Lately I’ve been doing a lot of research into ringbone, because that is what Chincoteague Minnow was diagnosed with in 2008, and is the reason he was retired from competition and riding in general.

For anyone that doesn’t know, Ringbone is a bone growth in the pastern or coffin joint of a horse. In severe cases, the growth can encircle the bones, giving ringbone its name. Essentially ringbone is a form of equine arthritis. There are several reasons why horses can develop ringbone, I’m fairly certain that Minnow developed it due to poor confirmation (he has fairly upright pasterns) and the fact that for 4 years I competed him in a speed sport, Mounted Games. Although Minnow did develop ringbone in his left front, which is sort of contradictory to our sport, because the majority of the time we always make right hand turns – putting most of the strain on the right front leg. So I think that even though Minnow was involved with a physically demanding sport, he likely would have developed ringbone either way.

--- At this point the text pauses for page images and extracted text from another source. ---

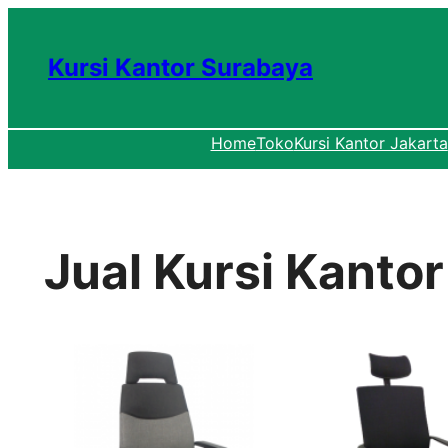
Lewati
ke
Kursi Kantor Surabaya
konten
Home
Toko
Kursi Kantor Jakarta
Jual Kursi Kanto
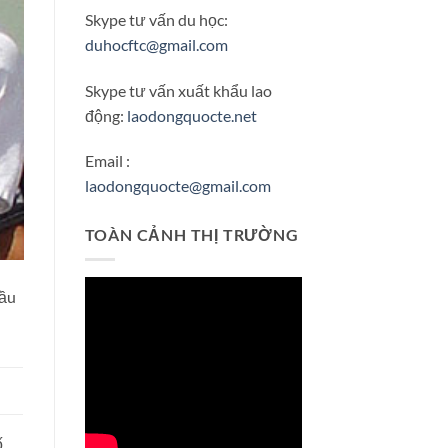
Skype tư vấn du học:
duhocftc@gmail.com
Skype tư vấn xuất khẩu lao
động:
laodongquocte.net
Email :
laodongquocte@gmail.com
TOÀN CẢNH THỊ TRƯỜNG
cầu
ố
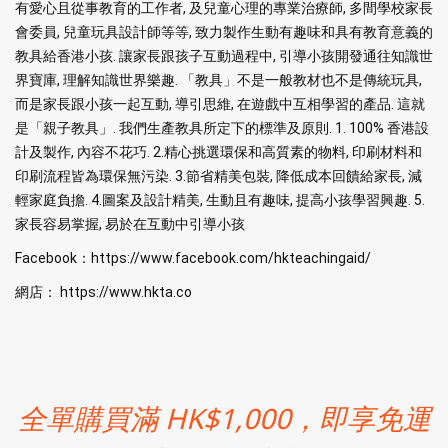
有愛心且從事教育的工作者, 及兒童心理的專業治療師, 多間學校家長
會委員, 兒童玩具設計師等等, 致力製作生動有趣味和具有教育意義的
教具給香港小孩. 讓家長跟孩子互動過程中, 引導小孩開發通往知識世
界寶庫, 理解知識世界樂趣. 「教具」不是一般教材也不是傳統玩具,
而是家長跟小孩一起互動, 導引思維, 在遊戲中互相學習的產品. 這就
是「親子教具」. 我們生產教具所定下的標準及原則. 1. 100% 香港設
計及製作, 內容不花巧. 2.精心挑選環保和高質素的物料, 印刷材料和
印刷流程皆為環保無污染. 3.節省精美包裝, 降低成本回饋給家長, 減
輕家庭負擔. 4.圖案及設計精美, 生動且有趣味, 提高小孩學習興趣. 5.
家長容易掌握, 易於在互動中引導小孩
Facebook：
https://www.facebook.com/hkteachingaid/
網店： https://www.hkta.co
全單購買滿 HK$1,000，即享免運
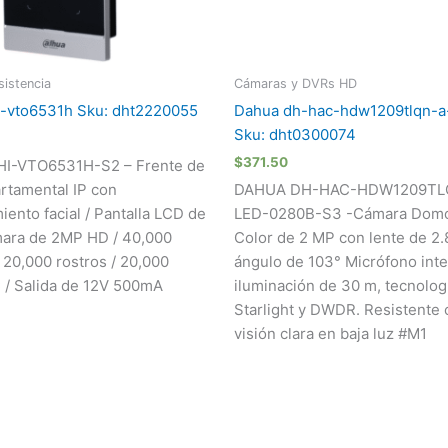
istencia
Cámaras y DVRs HD
i-vto6531h Sku: dht2220055
Dahua dh-hac-hdw1209tlqn-a
Sku: dht0300074
$
371.50
I-VTO6531H-S2 – Frente de
artamental IP con
DAHUA DH-HAC-HDW1209TL
iento facial / Pantalla LCD de
LED-0280B-S3 -Cámara Domo
mara de 2MP HD / 40,000
Color de 2 MP con lente de 2
 20,000 rostros / 20,000
ángulo de 103° Micrófono int
C / Salida de 12V 500mA
iluminación de 30 m, tecnolog
Starlight y DWDR. Resistente 
visión clara en baja luz #M1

Magnetic Therapy for Ringbone

Some horses can continue to be ridden with proper maintenance, and there are several treatment options, although none can cure ringbone. One such option is joint injections, which I did try on Minnow at the suggestion of several vets. The pastern joint can be injected directly, typically with a form of corticosteroid and hyaluronic acid. For several months Minnow was on stall rest, and although I did see improvement it was never enough to continue riding him like I had hoped.

Personally I didn’t think it was right to continue to ride Minnow (by drugging him up) simply for my enjoyment. So now the only “maintenance” Minnow gets is proper barefoot shoeing and the occasional dose of bute (sort of like aspirin for horses) if he’s going to be doing something a little more strenuous like performing with me.

But as Minnow gets older (he turns 17 this year) I’ve begun to wonder if I’m doing enough to alleviate his pain? But at the same time I don’t want to dose him like crazy with supplements that he really doesn’t need. I’m sort of torn in both directions. He’s a hearty pony that was born wild, maybe less is better? I also read somewhere that light exercise is better for ringbone than letting the horse stand in one area a lot. Minnow is turned out daily, but maybe he needs more, perhaps I should be taking him on walking trail rides once a week or more?

So as I contemplate and research what is best for him I’m posting this question to all of my readers (or passerby’s) of this blog….Any Suggestions? Perhaps you’ve had/know a horse with ringbone…has anything worked for them?

As soon as I figure out this Ringbone dilemma I’ll have to move onto Equine Cushings – as my retired Dressage horse, Niatross, has been diagnoised with this illness. He’s not the first experience I’ve had with cushings though, my childhood pony, Oopsie Daisy, also had cushings in his later years.